[[ Material for this exercise open ]]
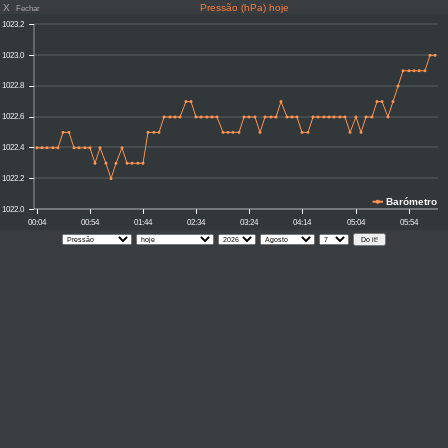
X
Pressão (hPa) hoje
Fechar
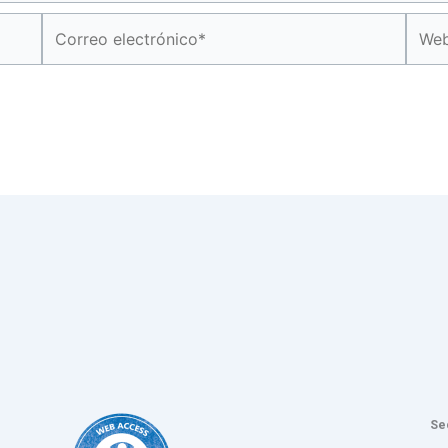
Correo
Web
electrónico*
Se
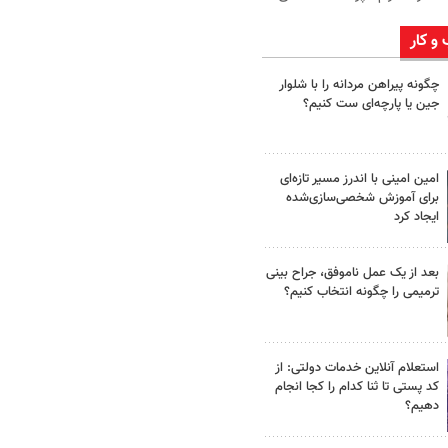
 و کار
چگونه پیراهن مردانه را با شلوار
جین یا پارچه‌ای ست کنیم؟
امین امینی با اندرز مسیر تازه‌ای
برای آموزش شخصی‌سازی‌شده
ایجاد کرد
بعد از یک عمل ناموفق، جراح بینی
ترمیمی را چگونه انتخاب کنیم؟
استعلام آنلاین خدمات دولتی: از
کد پستی تا ثنا کدام را کجا انجام
دهیم؟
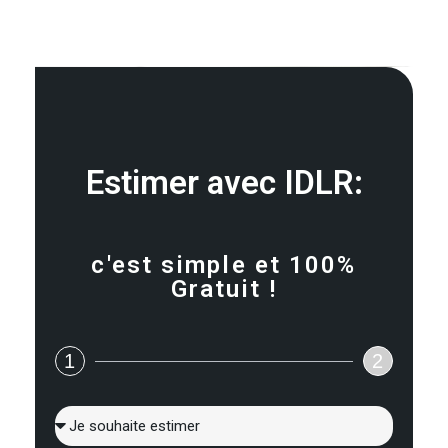
Estimer avec IDLR:
c'est simple et 100%
Gratuit !
1
2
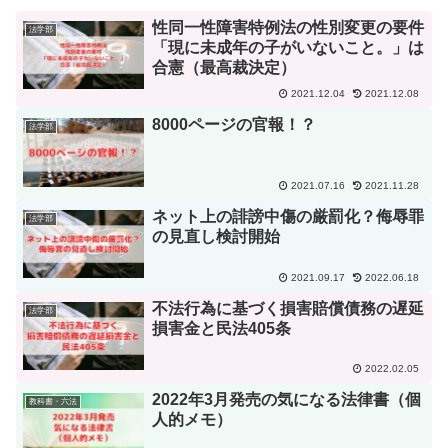
性同一性障害特例法の性別変更の要件
法学部
「現に未成年の子がいないこと。」は
合憲（最高裁決定）
2021.12.04
2021.12.08
8000ページの官報！？
法学部
2021.07.16
2021.11.28
ネット上の誹謗中傷の厳罰化？侮辱罪
法学部
の見直し検討開始
2021.09.17
2022.06.18
不法行為に基づく損害賠償債務の遅延
法学部
損害金と民法405条
2022.02.05
2022年3月発売の気になる法律書（個
教科書・六法
人的メモ）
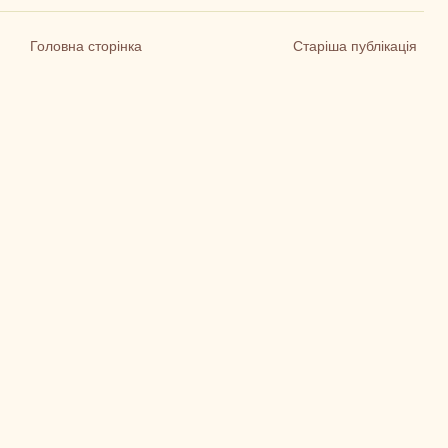
Головна сторінка
Старіша публікація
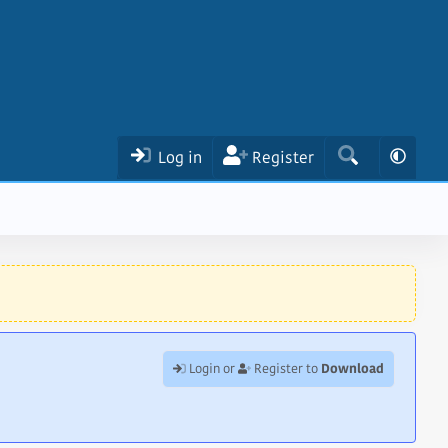
Log in
Register
Download
Login or
Register to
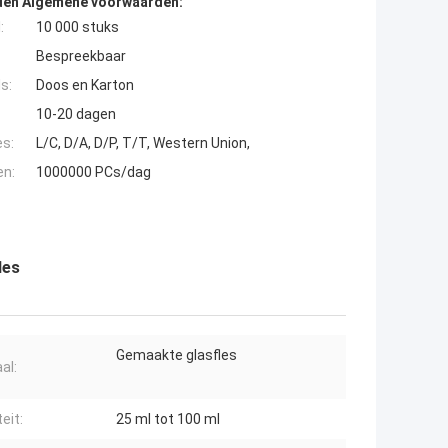
den Algemene voorwaarden:
:
10 000 stuks
Bespreekbaar
s:
Doos en Karton
10-20 dagen
es:
L/C, D/A, D/P, T/T, Western Union,
en:
1000000 PCs/dag
les
Gemaakte glasfles
al:
eit:
25 ml tot 100 ml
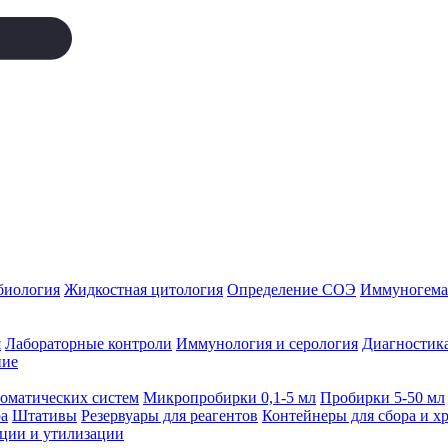
биология
Жидкостная цитология
Определение СОЭ
Иммуногемат
я
Лабораторные контроли
Иммунология и серология
Диагностика
ние
томатических систем
Микропробирки 0,1-5 мл
Пробирки 5-50 мл
а
Штативы
Резервуары для реагентов
Контейнеры для сбора и х
ации и утилизации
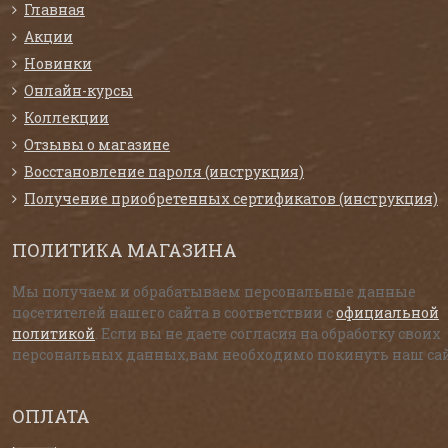
Главная
Акции
Новинки
Онлайн-курсы
Коллекции
Отзывы о магазине
Восстановление пароля (инструкция)
Получение приобретенных сертификатов (инструкция)
ПОЛИТИКА МАГАЗИНА
Мы получаем и обрабатываем персональные данные
посетителей нашего сайта в соответствии с
официальной
политикой
. Если вы не даете согласия на обработку своих
персональных данных,вам необходимо покинуть наш сай
ОПЛАТА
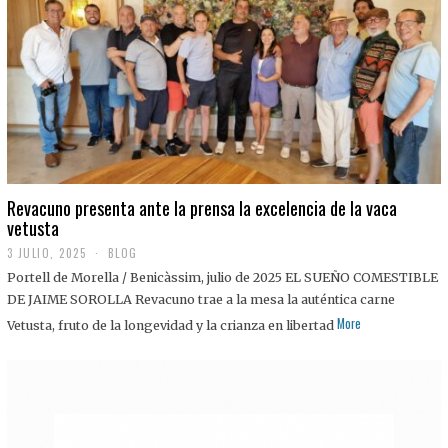
0
2
5
Revacuno presenta ante la prensa la excelencia de la vaca
vetusta
3 JULIO, 2025
1
BLOG
1
Portell de Morella / Benicàssim, julio de 2025 EL SUEÑO COMESTIBLE
J
U
DE JAIME SOROLLA Revacuno trae a la mesa la auténtica carne
L
More
Vetusta, fruto de la longevidad y la crianza en libertad
I
O
,
2
0
2
5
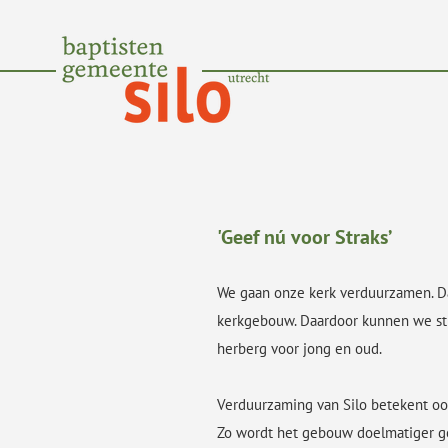
'Geef nú voor Straks’
We gaan onze kerk verduurzamen. Dat
kerkgebouw. Daardoor kunnen we str
herberg voor jong en oud.
Verduurzaming van Silo betekent ook
Zo wordt het gebouw doelmatiger geb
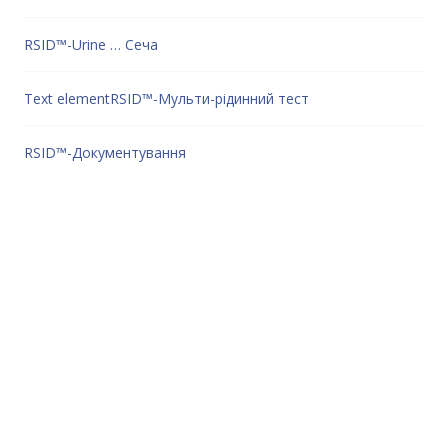
RSID™-Urine … Сеча
Text elementRSID™-Мульти-рідинний тест
RSID™-Документування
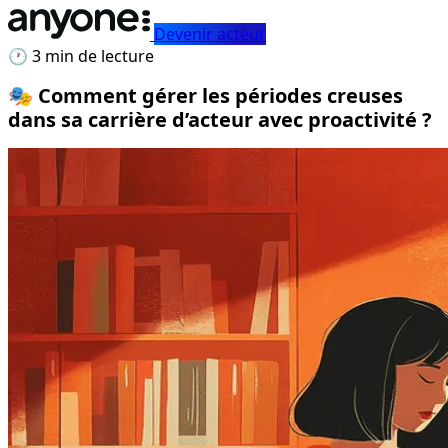
Devenir acteur
🕐 3 min de lecture
🎭 Comment gérer les périodes creuses
dans sa carrière d’acteur avec proactivité ?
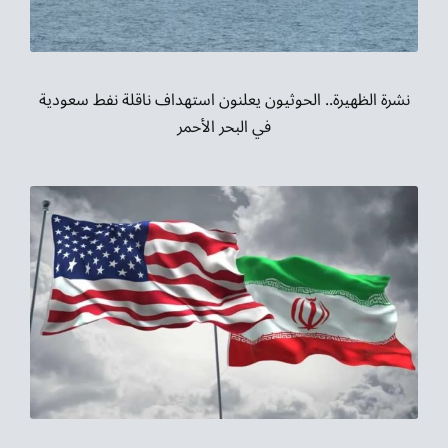
نشرة الظهيرة.. الحوثيون يعلنون استهداف ناقلة نفط سعودية
في البحر الأحمر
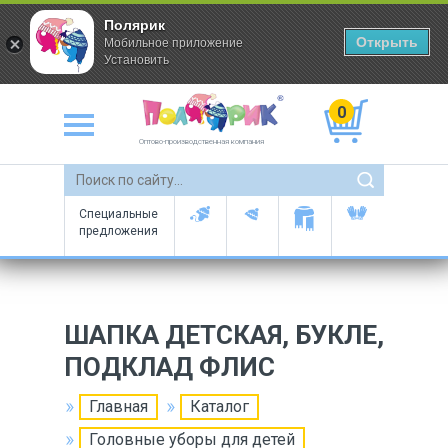
Полярик
Открыть
Мобильное приложение
Установить
0
Оптово-производственная компания
Специальные
предложения
ШАПКА ДЕТСКАЯ, БУКЛЕ,
ПОДКЛАД ФЛИС
Главная
Каталог
Головные уборы для детей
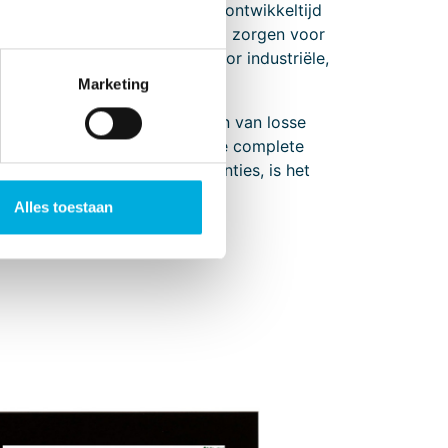
 en 10.1 inch
, is met minimale ontwikkeltijd
ntegratie en GUI-ontwikkeling zorgen voor
alleen geoptimaliseerd is voor industriële,
gen.
Marketing
ven te maken over het sourcen van losse
patibiliteitsvragen. Omdat de complete
rtificeerd bij erkende instanties, is het
k eenvoudiger.
Alles toestaan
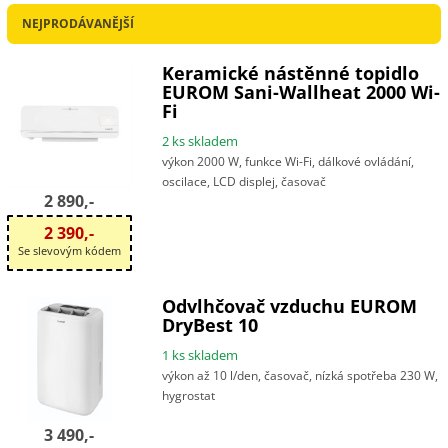
NEJPRODÁVANĚJŠÍ
Keramické nástěnné topidlo
EUROM Sani-Wallheat 2000 Wi-
Fi
2 ks skladem
výkon 2000 W, funkce Wi-Fi, dálkové ovládání,
oscilace, LCD displej, časovač
2 890,-
2 390,-
Se slevovým kódem
Odvlhčovač vzduchu EUROM
DryBest 10
1 ks skladem
výkon až 10 l/den, časovač, nízká spotřeba 230 W,
hygrostat
3 490,-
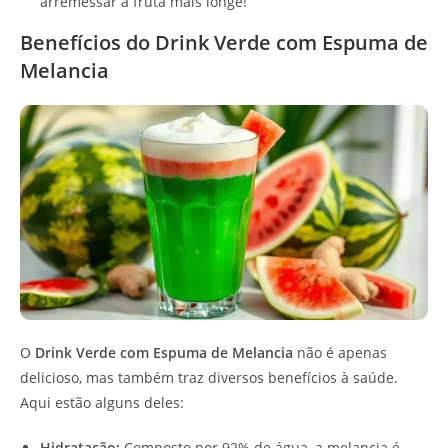
arremessar a fruta mais longe!
Benefícios do Drink Verde com Espuma de
Melancia
O
Drink Verde com Espuma de Melancia
não é apenas
delicioso, mas também traz diversos benefícios à saúde.
Aqui estão alguns deles:
Hidratação:
Composto por 92% de água, a melancia é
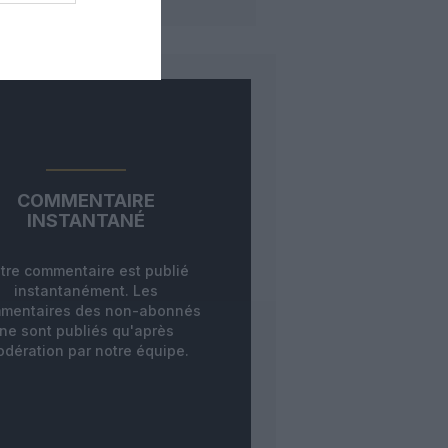
COMMENTAIRE
INSTANTANÉ
tre commentaire est publié
instantanément. Les
mentaires des non-abonnés
ne sont publiés qu'après
dération par notre équipe.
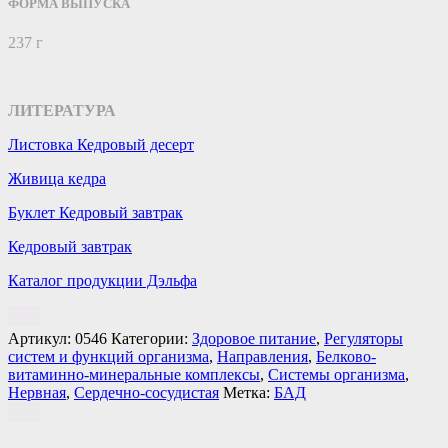
ФОРМА ВЫПУСКА
237 г
ЛИТЕРАТУРА
Листовка Кедровый десерт
Живица кедра
Буклет Кедровый завтрак
Кедровый завтрак
Каталог продукции Дэльфа
Артикул:
0546
Категории:
Здоровое питание
,
Регуляторы
систем и функций организма
,
Направления
,
Белково-
витаминно-минеральные комплексы
,
Системы организма
,
Нервная
,
Сердечно-сосудистая
Метка:
БАД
[[ Material for this exercise closed ]]
* Exercise aim:
Rewrite all of the lines above as a Markdown table with two columns, n for the row number and Line for the text, skipping any blank lines. Leave the pictures out of your answer.

* Solution to the problem:
| n | Line |
|---|---|
| 1 | X |
| 2 | Pressão (hPa) hoje |
| 3 | Fechar |
| 4 | Correo |
| 5 | Web |
| 6 | electrónico* |
| 7 | Se |
| 8 |  و کار |
| 9 | چگونه پیراهن مردانه را با شلوار |
| 10 | جین یا پارچه‌ای ست کنیم؟ |
| 11 | امین امینی با اندرز مسیر تازه‌ای |
| 12 | برای آموزش شخصی‌سازی‌شده |
| 13 | ایجاد کرد |
| 14 | بعد از یک عمل ناموفق، جراح بینی |
| 15 | ترمیمی را چگونه انتخاب کنیم؟ |
| 16 | استعلام آنلاین خدمات دولتی: از |
| 17 | کد پستی تا ثنا کدام را کجا انجام |
| 18 | دهیم؟ |
| 19 | Estimer avec IDLR: |
| 20 | c'est simple et 100% |
| 21 | Gratuit ! |
| 22 | 1 |
| 23 | 2 |
| 24 | 性同一性障害特例法の性別変更の要件 |
| 25 | 法学部 |
| 26 | 「現に未成年の子がいないこと。」は |
| 27 | 合憲（最高裁決定） |
| 28 | 2021.12.04 |
| 29 | 2021.12.08 |
| 30 | 8000ページの官報！？ |
| 31 | 法学部 |
| 32 | 2021.07.16 |
| 33 | 2021.11.28 |
| 34 | ネット上の誹謗中傷の厳罰化？侮辱罪 |
| 35 | 法学部 |
| 36 | の見直し検討開始 |
| 37 | 2021.09.17 |
| 38 | 2022.06.18 |
| 39 | 不法行為に基づく損害賠償債務の遅延 |
| 40 | 法学部 |
| 41 | 損害金と民法405条 |
| 42 | 2022.02.05 |
| 43 | 2022年3月発売の気になる法律書（個 |
| 44 | 教科書・六法 |
| 45 | 人的メモ） |
| 46 | Головна сторінка |
| 47 | Старіша публікація |
| 48 | Log in |
| 49 | Register |
| 50 | Download |
| 51 | Login or |
| 52 | Register to |
| 53 | den Algemene voorwaarden: |
| 54 | : |
| 55 | 10 000 stuks |
| 56 | Bespreekbaar |
| 57 | s: |
| 58 | Doos en Karton |
| 59 | 10-20 dagen |
| 60 | es: |
| 61 | L/C, D/A, D/P, T/T, Western Union, |
| 62 | en: |
| 63 | 1000000 PCs/dag |
| 64 | les |
| 65 | Gemaakte glasfles |
| 66 | al: |
| 67 | eit: |
| 68 | 25 ml tot 100 ml |
| 69 | биология |
| 70 | Жидкостная цитология |
| 71 | Определение СОЭ |
| 72 | Иммуногемат |
| 73 | я |
| 74 | Лабораторные контроли |
| 75 | Иммунология и серология |
| 76 | Диагностика |
| 77 | ние |
| 78 | томатических систем |
| 79 | Микропробирки 0,1-5 мл |
| 80 | Пробирки 5-50 мл |
| 81 | а |
| 82 | Штативы |
| 83 | Резервуары для реагентов |
| 84 | Контейнеры для сбора и х |
| 85 | ации и утилизации |
| 86 | Главная |
| 87 | Акции |
| 88 | Новинки |
| 89 | Онлайн-курсы |
| 90 | Коллекции |
| 91 | Отзывы о магазине |
| 92 | Восстановление пароля (инструкция) |
| 93 | Получение приобретенных сертификатов (инструкция) |
| 94 | ПОЛИТИКА МАГАЗИНА |
| 95 | Мы получаем и обрабатываем персональные данные |
| 96 | посетителей нашего сайта в соответствии с |
| 97 | официальной |
| 98 | политикой |
| 99 | . Если вы не даете согласия на обработку своих |
| 100 | персональных данных,вам необходимо покинуть наш сай |
| 101 | ОПЛАТА |
| 102 | 0 |
| 103 | 2 |
| 104 | 5 |
| 105 | Revacuno presenta ante la prensa la excelencia de la vaca |
| 106 | vetusta |
| 107 | 3 JULIO, 2025 |
| 108 | 1 |
| 109 | BLOG |
| 110 | 1 |
| 111 | Portell de Morella / Benicàssim, julio de 2025 EL SUEÑO COMESTIBLE |
| 112 | J |
| 113 | U |
| 114 | DE JAIME SOROLLA Revacuno trae a la mesa la auténtica carne |
| 115 | L |
| 116 | More |
| 117 | Vetusta, fruto de la longevidad y la crianza en libertad |
| 118 | I |
| 119 | O |
| 120 | , |
| 121 | 2 |
| 122 | 0 |
| 123 | 2 |
| 124 | 5 |
| 125 | 'Geef nú voor Straks’ |
| 126 | We gaan onze kerk verduurzamen. Dat |
| 127 | kerkgebouw. Daardoor kunnen we str |
| 128 | herberg voor jong en oud. |
| 129 | Verduurzaming van Silo betekent ook |
| 130 | Zo wordt het gebouw doelmatiger geb |
| 131 | RSID™-Urine … Сеча |
| 132 | Text elementRSID™-Мульти-рідинний тест |
| 133 | RSID™-Документування |
| 134 | Devenir acteur |
| 135 | 🕐 3 min de lecture |
| 136 | 🎭 Comment gérer les périodes creuses |
| 137 | dans sa carrière d’acteur avec proactivité ? |
| 138 | نشرة الظهيرة.. الحوثيون يعلنون استهداف ناقلة نفط سعودية |
| 139 | في البحر الأحمر |
| 140 | Полярик |
| 141 | Открыть |
| 142 | Мобильное приложение |
| 143 | Установить |
| 144 | 0 |
| 145 | Оптово-производственная компания |
| 146 | Специальные |
| 147 | предложения |
| 148 | ШАПКА ДЕТСКАЯ, БУКЛЕ, |
| 149 | ПОДКЛАД ФЛИС |
| 150 | Главная |
| 151 | Каталог |
| 152 | Головные уборы для детей |
| 153 |  en 10.1 inch |
| 154 | , is met minimale ontwikkeltijd |
| 155 | ntegratie en GUI-ontwikkeling zorgen voor |
| 156 | alleen geoptimaliseerd is voor industriële, |
| 157 | gen. |
| 158 | Marketing |
| 159 | ven te maken over het sourcen van losse |
| 160 | patibiliteitsvragen. Omdat de complete |
| 161 | rtificeerd bij erkende instanties, is het |
| 162 | k eenvoudiger. |
| 163 | Alles toestaan |
| 164 | NEJPRODÁVANĚJŠÍ |
| 165 | Keramické nástěnné topidlo |
| 166 | EUROM Sani-Wallheat 2000 Wi- |
| 167 | Fi |
| 168 | 2 ks skladem |
| 169 | výkon 2000 W, funkce Wi-Fi, dálkové ovládání, |
| 170 | oscilace, LCD displej, časovač |
| 171 | 2 890,- |
| 172 | 2 390,- |
| 173 | Se slevovým kódem |
| 174 | Odvlhčovač vzduchu EUROM |
| 175 | DryBest 10 |
| 176 | 1 ks skladem |
| 177 | výkon až 10 l/den, časovač, nízká spotřeba 230 W, |
| 178 | hygrostat |
| 179 | 3 490,- |
| 180 | arremessar a fruta mais longe! |
| 181 | Benefícios do Drink Verde com Espuma de |
| 182 | Melancia |
| 183 | O |
| 184 | Drink Verde com Espuma de Melancia |
| 185 | não é apenas |
| 186 | delicioso, mas também traz diversos benefícios à saúde. |
| 187 | Aqui estão alguns deles: |
| 188 | Hidratação: |
| 189 | Composto por 92% de água, a melancia é |
| 190 | COMMENTAIRE |
| 191 | INSTANTANÉ |
| 192 | tre commentaire est publié |
| 193 | instantanément. Les |
| 194 | mentaires des non-abonnés |
| 195 | ne sont publiés qu'après |
| 196 | dération par notre équipe. |
| 197 | ФОРМА ВЫПУСКА |
| 198 | 237 г |
| 199 | ЛИТЕРАТУРА |
| 200 | Листовка Кедровый десерт |
| 201 | Живица кедра |
| 202 | Буклет Кедровый завтрак |
| 203 | Кедровый завтрак |
| 204 | Каталог продукции Дэльфа |
| 205 | Артикул: |
| 206 | 0546 |
| 207 | Категории: |
| 208 | Здоровое питание |
| 209 | , |
| 210 | Регуляторы |
| 211 | систем и функций организма |
| 212 | , |
| 213 | Направления |
| 214 | , |
| 215 | Белково- |
| 216 | витаминно-минеральные комплексы |
| 217 | , |
| 218 | Системы организма |
| 219 | , |
| 220 | Нервная |
| 221 | , |
| 222 | Сердечно-сосудистая |
| 223 | Метка: |
| 224 | БАД |